- THE TASK
When you reach the line containing "right wrist: (209, 251)" in the records below, start copying exactly, and stop once you have copied the line containing "right shoulder: (104, 175)".

╭─ EXTRACTED INFORMATION

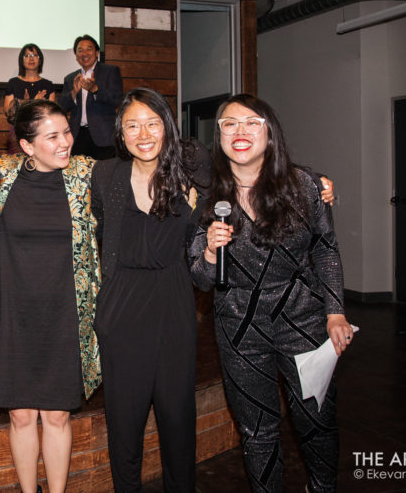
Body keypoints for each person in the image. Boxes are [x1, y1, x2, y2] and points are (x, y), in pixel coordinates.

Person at [188, 94, 353, 493]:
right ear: (219, 136)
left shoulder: (307, 185)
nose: (239, 131)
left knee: (316, 422)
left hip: (303, 319)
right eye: (229, 124)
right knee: (257, 432)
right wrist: (209, 251)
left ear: (270, 133)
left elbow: (325, 249)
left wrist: (335, 311)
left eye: (251, 123)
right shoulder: (205, 197)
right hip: (238, 327)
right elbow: (201, 279)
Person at [0, 99, 101, 493]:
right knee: (21, 415)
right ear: (27, 146)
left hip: (64, 310)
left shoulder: (86, 174)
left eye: (67, 132)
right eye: (53, 136)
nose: (66, 141)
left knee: (58, 416)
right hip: (12, 311)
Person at [91, 88, 210, 492]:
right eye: (132, 125)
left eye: (152, 123)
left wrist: (313, 180)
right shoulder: (104, 175)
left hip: (173, 304)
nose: (143, 134)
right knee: (124, 424)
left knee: (178, 420)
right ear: (120, 134)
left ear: (167, 127)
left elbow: (251, 168)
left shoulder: (192, 172)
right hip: (121, 310)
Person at [57, 34, 123, 160]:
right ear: (76, 56)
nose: (84, 53)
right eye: (80, 50)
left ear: (97, 52)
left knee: (104, 176)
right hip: (77, 136)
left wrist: (95, 89)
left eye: (89, 49)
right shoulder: (70, 78)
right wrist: (73, 93)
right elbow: (61, 107)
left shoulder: (110, 71)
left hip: (103, 135)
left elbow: (116, 99)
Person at [2, 43, 56, 154]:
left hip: (42, 132)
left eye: (35, 55)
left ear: (40, 60)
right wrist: (31, 103)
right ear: (21, 60)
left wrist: (28, 104)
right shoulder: (13, 83)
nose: (31, 58)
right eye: (27, 56)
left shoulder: (48, 85)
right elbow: (8, 112)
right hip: (18, 133)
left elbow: (51, 114)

╰─

- ANSWER SPACE
right wrist: (209, 251)
left ear: (270, 133)
left elbow: (325, 249)
left wrist: (335, 311)
left eye: (251, 123)
right shoulder: (205, 197)
right hip: (238, 327)
right elbow: (201, 279)
Person at [0, 99, 101, 493]:
right knee: (21, 415)
right ear: (27, 146)
left hip: (64, 310)
left shoulder: (86, 174)
left eye: (67, 132)
right eye: (53, 136)
nose: (66, 141)
left knee: (58, 416)
right hip: (12, 311)
Person at [91, 88, 210, 492]:
right eye: (132, 125)
left eye: (152, 123)
left wrist: (313, 180)
right shoulder: (104, 175)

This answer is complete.